Let's say you want to download and install a package from a GitHub release:

  1. Navigate to the repository: https://github.com/j-rub/scVital

  2. Go to the Releases section: https://github.com/j-rub/scVital/releases

  3. Download the release: Click on scVital-v1.0.1.zip to download it.

  4. Install the package:

    pip install ~/Downloads/scVital-1.0.1.zip

Usage Example

import numpy as np
import pandas as pd
import scanpy as sc
import scVital as sv

writeDir = "../data"
tissue = "muscle"

species1 = "human"
adataFile1 = f'{writeDir}/{tissue}Human_DeM_QC.h5ad'

species2 = "mouse"
adataFile2 = f'{writeDir}/{tissue}Mouse_DeM_QC.h5ad'

adata1 = sc.read_h5ad(adataFile1)
adata2 = sc.read_h5ad(adataFile2)

adata = sv.mg.mergeAdatas([adata1, adata2]) 

batchKey = "species"
sc.pp.highly_variable_genes(adata, batch_key=batchKey, n_top_genes=2000)
adata = adata[:, np.logical_and(adata.var.highly_variable, np.logical_not(adata.var.mt))]


setupData = {
    'adata': adata,
    'batchLabel': 'species',
    'miniBatchSize': 128,
    'numEpoch': 36,
    'learningRate': 1e-3,
    'hid1': 1024,
    'hid2': 128,
    'latentSize': 12,
    'discHid': 6,
    'reconCoef': 1e1,
    'klCoef': 5e-1,
    'discCoef': 1e0,
    'discIter': 5,
    'earlyStop': 1e-2,
    'train': False,
    'seed': 18,
    'verbose': True
}

scVitalModel = sv.makeScVital(setupData['adata'], setupData['batchLabel'], setupData['miniBatchSize'], setupData['numEpoch'], setupData['learningRate'],
        setupData['hid1'], setupData['hid2'], setupData['latentSize'], setupData['discHid'], 
        setupData['reconCoef'], setupData['klCoef'], setupData['discCoef'], setupData['discIter'], 
        setupData['earlyStop'], setupData['train'], seed=setupData['seed'], verbose=setupData['verbose']
    )

scVitalModel.runTrainScVital()

adata = scVitalModel.getAdata()

umapKey = "scVitalModel"
neighborsKey = "scVitalModel"
pcaRep = "X_scVital"

sc.pp.pca(adata, svd_solver="arpack")
sc.pp.neighbors(adata, n_pcs=scVitalModel.getLatentSize(), use_rep=pcaRep, key_added=umapKey)
sc.tl.umap(adata, neighbors_key = umapKey)
sc.tl.leiden(adata, resolution=0.1, key_added = neighborsKey, neighbors_key = umapKey)#, flavor="igraph", n_iterations=2,  directed=False)

sc.pl.umap(adata, color = ["species",neighborsKey,"cell_annotation"], ncols = 2)

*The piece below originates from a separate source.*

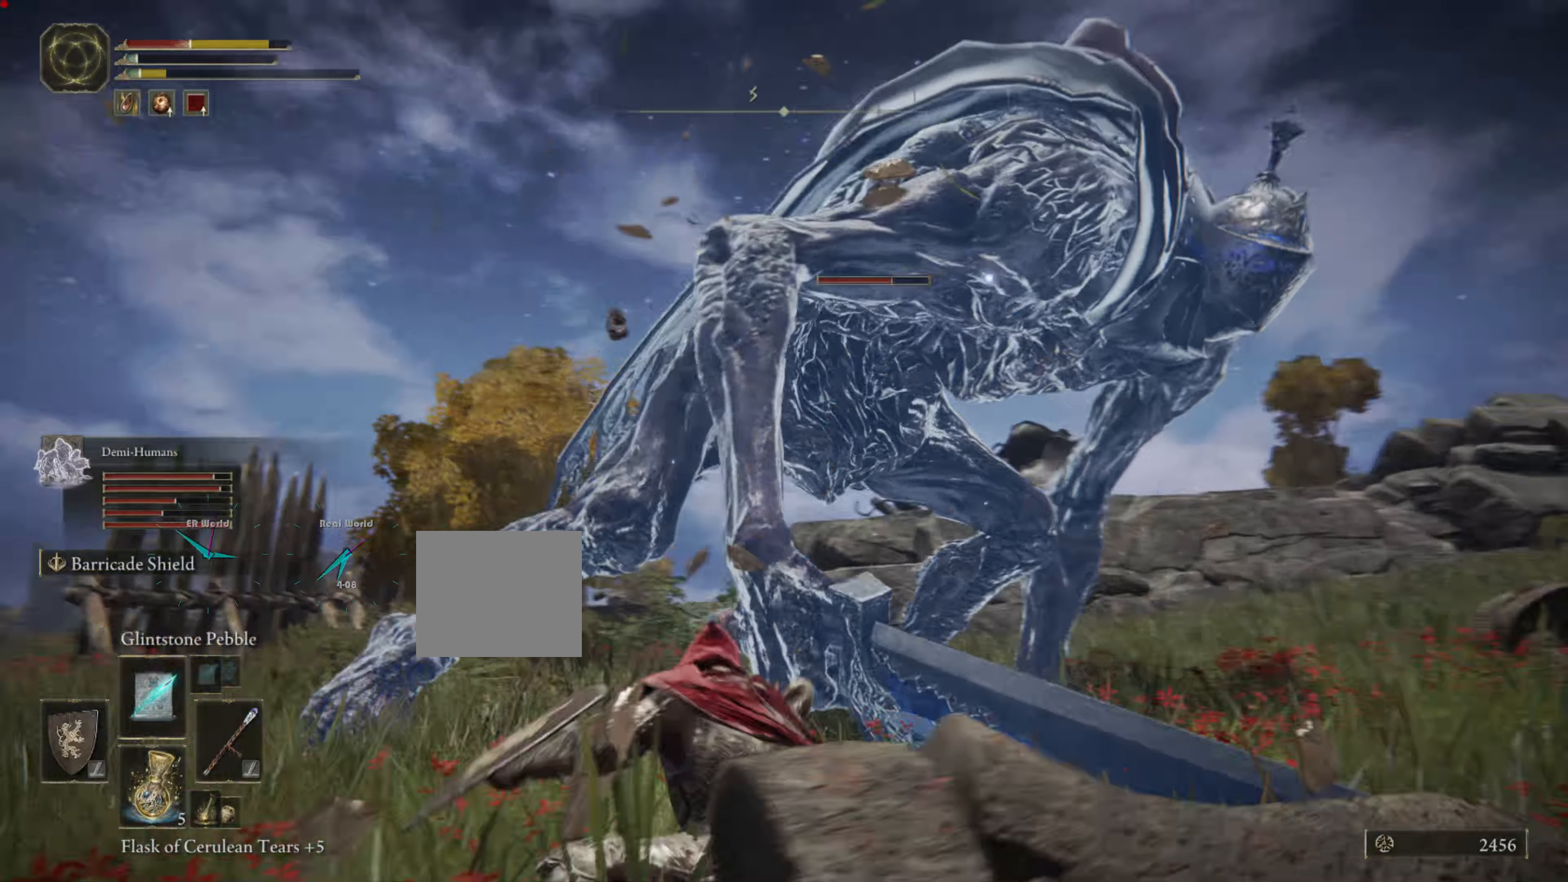
{"buttons": ["CIRCLE", "L1"], "left_stick": "down", "right_stick": "center", "events": [[16, "CIRCLE", "up"], [116, "CIRCLE", "down"], [200, "CIRCLE", "up"], [300, "CIRCLE", "down"], [316, "left_stick", "down"], [350, "CROSS", "down"], [400, "CROSS", "up"]]}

Future Improvements for scVital

  1. Additional Discriminator:

    • Address inter-patient heterogeneity to reduce batch effects when integrating human data.
      • One discriminator to remove patient batch effect.
      • One discriminator to remove species batch effect.
    • Enhance integration when multiple human patients are involved.
  2. Use Reconstructed Output Data as Imputed Data:

    • Utilize imputed gene expression data for further downstream analysis, including differential gene expression.
      • Overcome gene dropout in scRNA-seq data.
  3. Expand to Perform Cell Clustering:

    • Add an output softmax clustering layer to the latent space.
      • Identify cell states without needing Leiden clustering after training.
  4. Utilize GPUs to Speed Up the Process:

    • Implement GPU acceleration to enhance processing speed and efficiency.
      • Possibly use NVIDIA rapids

README made with the help of copilot.